1. Query
  2. Overview

There are many ways to think of Sieve. An AI processing engine, a queryable database, a way to finetune computer vision models over time, etc. Below, we explore the database aspect of Sieve, and how information is stored and can be retrieved from it.

Everything in a video is an object

A person, a car, a dog, and even the frame itself. Videos consist of objects defined by various properties.

Objects have properties that change over time

Objects can more specifically be defined by properties that do and don’t change over time. For example, every object might have a class attribute such as person, car, or something else which doesn’t change. However, other items such as position, speed, lighting, and others do.

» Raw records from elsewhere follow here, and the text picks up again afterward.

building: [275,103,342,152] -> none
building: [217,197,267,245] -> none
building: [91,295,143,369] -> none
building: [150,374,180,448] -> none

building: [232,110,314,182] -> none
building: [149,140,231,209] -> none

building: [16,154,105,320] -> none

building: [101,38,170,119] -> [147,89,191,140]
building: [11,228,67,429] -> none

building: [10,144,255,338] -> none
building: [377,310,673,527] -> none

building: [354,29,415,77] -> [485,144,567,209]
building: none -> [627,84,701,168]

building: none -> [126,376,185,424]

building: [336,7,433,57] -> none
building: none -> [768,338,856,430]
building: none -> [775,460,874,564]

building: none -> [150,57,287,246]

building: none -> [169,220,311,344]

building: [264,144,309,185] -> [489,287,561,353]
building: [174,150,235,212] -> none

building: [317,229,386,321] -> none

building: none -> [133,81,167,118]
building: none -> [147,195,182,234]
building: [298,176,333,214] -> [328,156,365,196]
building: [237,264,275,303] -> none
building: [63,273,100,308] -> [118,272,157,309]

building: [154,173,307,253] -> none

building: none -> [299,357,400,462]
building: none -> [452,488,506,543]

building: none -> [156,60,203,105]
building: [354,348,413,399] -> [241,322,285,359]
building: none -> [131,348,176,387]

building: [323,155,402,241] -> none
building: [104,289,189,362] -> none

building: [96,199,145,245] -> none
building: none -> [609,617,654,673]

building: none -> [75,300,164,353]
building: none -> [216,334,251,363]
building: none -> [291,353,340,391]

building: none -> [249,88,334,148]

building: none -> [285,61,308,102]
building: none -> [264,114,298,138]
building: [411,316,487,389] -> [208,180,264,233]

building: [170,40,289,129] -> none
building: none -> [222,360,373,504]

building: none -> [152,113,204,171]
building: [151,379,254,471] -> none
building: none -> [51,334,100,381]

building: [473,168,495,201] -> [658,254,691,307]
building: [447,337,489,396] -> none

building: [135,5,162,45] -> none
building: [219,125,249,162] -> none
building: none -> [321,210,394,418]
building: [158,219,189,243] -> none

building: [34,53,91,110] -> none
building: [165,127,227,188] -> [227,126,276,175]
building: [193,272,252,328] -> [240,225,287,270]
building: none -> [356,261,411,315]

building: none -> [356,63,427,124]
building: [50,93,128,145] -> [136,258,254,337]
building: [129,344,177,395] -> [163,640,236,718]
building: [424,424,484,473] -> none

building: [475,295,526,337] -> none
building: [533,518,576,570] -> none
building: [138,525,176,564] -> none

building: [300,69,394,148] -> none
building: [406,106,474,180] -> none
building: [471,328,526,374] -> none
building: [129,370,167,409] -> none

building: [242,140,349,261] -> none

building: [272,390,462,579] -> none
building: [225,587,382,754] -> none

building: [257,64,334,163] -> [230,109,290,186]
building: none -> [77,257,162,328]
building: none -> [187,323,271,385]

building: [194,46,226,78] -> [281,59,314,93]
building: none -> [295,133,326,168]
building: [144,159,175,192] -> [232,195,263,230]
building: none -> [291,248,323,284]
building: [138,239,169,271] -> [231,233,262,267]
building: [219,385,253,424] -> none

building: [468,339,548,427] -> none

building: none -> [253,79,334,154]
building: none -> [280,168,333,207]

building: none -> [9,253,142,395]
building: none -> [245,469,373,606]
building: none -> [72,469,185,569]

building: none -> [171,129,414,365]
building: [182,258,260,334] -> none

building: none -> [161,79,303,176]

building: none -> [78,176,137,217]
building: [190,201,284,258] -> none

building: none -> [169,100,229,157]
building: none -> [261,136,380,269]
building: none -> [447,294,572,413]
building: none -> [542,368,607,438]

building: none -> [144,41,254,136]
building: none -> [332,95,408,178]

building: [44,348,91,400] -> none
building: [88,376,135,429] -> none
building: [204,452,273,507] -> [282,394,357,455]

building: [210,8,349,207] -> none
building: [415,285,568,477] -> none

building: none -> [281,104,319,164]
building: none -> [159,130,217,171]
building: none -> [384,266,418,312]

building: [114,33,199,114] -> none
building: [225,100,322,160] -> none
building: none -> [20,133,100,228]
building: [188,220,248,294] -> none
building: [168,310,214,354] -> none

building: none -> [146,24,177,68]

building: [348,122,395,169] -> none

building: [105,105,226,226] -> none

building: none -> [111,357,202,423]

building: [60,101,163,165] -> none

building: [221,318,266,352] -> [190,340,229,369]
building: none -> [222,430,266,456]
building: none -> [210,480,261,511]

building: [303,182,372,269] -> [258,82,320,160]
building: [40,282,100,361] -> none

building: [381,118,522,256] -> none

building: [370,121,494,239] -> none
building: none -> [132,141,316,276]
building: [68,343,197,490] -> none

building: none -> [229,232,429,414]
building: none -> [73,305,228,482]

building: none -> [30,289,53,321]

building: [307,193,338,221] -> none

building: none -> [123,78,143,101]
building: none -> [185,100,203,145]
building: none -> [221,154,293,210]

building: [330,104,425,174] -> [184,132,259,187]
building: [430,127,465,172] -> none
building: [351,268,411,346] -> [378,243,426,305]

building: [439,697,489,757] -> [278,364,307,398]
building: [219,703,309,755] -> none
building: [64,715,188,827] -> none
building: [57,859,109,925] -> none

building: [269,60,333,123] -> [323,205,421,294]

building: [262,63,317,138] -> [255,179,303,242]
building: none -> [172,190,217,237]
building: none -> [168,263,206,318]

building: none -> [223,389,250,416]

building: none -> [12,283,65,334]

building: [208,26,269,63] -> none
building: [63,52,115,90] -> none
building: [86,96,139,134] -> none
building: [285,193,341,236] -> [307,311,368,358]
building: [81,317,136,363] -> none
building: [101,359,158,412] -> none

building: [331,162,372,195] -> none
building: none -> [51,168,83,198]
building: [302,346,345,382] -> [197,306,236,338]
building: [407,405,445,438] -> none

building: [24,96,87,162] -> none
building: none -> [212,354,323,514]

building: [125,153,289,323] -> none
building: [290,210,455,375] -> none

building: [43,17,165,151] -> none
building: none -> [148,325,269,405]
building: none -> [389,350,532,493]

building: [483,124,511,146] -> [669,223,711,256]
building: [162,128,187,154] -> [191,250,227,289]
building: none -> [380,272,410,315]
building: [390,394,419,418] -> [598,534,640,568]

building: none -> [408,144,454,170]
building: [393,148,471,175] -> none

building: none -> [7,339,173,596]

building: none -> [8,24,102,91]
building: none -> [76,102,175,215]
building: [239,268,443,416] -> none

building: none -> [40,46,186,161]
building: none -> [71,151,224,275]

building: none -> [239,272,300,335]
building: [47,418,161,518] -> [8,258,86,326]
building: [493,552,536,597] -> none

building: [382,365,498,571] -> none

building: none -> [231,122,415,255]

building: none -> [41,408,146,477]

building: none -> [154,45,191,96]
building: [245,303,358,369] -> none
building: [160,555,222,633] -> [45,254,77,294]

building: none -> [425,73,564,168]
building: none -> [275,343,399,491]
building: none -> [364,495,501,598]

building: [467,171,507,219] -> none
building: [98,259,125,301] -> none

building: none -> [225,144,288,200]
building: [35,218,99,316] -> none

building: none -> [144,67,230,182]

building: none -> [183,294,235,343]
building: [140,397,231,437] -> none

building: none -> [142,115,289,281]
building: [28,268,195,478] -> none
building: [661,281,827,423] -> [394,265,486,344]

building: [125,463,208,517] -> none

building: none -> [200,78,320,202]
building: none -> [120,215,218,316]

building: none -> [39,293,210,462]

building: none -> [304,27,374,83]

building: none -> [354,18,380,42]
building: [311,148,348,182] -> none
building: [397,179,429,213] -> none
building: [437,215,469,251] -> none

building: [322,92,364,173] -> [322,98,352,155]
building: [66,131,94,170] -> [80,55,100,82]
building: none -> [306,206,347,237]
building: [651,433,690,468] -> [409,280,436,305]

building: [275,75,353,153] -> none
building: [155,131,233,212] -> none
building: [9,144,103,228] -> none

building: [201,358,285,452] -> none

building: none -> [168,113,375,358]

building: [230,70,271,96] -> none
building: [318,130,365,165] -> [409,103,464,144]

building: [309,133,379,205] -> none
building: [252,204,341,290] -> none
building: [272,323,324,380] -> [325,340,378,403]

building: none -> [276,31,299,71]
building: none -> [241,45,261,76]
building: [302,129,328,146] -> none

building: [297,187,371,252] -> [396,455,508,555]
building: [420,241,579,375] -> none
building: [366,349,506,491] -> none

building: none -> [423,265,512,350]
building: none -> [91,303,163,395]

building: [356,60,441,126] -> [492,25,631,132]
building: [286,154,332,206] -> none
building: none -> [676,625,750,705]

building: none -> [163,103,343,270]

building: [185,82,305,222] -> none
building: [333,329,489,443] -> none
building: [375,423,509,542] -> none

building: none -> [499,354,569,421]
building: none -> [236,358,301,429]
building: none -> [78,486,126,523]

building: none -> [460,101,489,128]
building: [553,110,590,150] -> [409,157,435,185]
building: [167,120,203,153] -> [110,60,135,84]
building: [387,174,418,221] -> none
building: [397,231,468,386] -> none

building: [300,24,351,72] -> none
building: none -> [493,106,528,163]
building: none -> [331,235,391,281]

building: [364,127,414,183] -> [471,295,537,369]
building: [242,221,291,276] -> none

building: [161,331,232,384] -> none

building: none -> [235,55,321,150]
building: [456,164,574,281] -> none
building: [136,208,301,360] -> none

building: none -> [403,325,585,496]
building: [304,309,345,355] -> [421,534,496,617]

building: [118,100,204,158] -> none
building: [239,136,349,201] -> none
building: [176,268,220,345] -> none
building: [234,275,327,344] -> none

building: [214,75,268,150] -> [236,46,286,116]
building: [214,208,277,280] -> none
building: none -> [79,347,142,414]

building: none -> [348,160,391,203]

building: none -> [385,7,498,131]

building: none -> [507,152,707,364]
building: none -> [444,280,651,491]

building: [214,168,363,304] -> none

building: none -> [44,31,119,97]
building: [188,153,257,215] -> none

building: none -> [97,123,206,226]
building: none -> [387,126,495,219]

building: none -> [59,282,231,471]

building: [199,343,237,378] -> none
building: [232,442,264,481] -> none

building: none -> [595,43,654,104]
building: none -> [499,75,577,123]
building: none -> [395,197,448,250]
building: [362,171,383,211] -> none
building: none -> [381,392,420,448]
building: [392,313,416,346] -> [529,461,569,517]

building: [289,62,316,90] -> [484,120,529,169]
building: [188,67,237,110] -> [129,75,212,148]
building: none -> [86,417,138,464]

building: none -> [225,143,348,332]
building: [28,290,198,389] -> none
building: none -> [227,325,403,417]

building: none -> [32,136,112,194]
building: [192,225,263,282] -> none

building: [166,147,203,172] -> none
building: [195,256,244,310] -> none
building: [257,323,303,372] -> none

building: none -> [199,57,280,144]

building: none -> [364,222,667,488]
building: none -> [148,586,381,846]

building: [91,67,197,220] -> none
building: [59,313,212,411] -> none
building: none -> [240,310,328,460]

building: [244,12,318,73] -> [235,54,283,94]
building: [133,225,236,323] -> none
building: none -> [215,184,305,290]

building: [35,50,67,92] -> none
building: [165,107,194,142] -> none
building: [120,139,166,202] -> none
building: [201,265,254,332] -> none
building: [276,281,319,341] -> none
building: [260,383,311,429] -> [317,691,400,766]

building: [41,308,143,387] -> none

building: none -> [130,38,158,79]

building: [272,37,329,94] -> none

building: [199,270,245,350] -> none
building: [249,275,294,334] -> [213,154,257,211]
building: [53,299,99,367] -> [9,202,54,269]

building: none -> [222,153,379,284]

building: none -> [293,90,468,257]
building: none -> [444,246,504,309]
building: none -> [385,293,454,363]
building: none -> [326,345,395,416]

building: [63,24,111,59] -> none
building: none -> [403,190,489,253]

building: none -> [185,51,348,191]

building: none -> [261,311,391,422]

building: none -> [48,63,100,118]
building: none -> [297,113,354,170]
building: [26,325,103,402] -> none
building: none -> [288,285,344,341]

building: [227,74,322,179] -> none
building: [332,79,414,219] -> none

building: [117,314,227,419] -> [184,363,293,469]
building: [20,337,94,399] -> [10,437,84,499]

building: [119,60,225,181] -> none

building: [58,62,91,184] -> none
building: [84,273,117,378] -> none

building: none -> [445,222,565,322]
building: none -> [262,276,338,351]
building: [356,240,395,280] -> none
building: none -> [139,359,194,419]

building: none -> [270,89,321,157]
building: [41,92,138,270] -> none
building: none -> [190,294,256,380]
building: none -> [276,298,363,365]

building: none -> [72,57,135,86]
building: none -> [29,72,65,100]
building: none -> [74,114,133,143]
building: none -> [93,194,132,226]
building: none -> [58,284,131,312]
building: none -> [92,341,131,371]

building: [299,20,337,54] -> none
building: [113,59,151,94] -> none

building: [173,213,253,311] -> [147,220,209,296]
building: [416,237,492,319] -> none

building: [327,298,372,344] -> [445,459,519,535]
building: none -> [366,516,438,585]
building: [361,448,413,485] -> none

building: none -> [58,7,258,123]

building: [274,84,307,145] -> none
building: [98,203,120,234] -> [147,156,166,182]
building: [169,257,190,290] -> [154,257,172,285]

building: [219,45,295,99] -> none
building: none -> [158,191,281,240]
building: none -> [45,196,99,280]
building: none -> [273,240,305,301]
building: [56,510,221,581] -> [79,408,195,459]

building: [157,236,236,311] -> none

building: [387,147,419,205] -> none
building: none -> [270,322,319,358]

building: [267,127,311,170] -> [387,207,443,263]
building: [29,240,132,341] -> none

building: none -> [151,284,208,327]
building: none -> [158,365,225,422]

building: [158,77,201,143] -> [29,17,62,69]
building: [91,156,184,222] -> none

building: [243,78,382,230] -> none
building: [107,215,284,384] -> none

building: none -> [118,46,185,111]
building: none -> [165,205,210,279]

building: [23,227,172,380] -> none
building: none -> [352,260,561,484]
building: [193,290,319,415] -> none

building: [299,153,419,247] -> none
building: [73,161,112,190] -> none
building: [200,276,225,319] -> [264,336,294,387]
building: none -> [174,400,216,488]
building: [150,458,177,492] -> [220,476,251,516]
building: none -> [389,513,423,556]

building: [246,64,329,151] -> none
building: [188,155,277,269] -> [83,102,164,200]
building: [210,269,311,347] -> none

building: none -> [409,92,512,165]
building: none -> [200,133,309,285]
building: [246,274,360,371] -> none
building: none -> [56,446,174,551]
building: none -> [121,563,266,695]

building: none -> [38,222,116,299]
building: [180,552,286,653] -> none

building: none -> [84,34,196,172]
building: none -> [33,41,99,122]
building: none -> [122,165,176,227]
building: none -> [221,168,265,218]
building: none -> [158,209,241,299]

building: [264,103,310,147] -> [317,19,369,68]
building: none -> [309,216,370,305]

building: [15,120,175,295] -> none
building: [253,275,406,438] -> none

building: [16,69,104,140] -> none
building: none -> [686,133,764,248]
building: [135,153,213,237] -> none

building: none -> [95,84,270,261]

Traditionally, videos could only be “queried” by a timestamp to find the information in that frame. Sieve instead takes an object-first approach. Sieve treats everything as an object. Every object has stationary attributes such as class, start_frame, end_frame, object_id, and more. Every object also has attributes which change over time. This could include information such as position, speed, size, and more.

Video frames are also treated as objects (which has bounding boxes that take up the entire frame). They can also have their own attributes such as lighting, resolution, or other classifications performed on the frame-level.

Sieve automatically tracks objects across frames which is why this information is retrievable in this way. Whether it’s an object detection, semantic segmentation, or other classification task, Sieve’s paradigm is the same.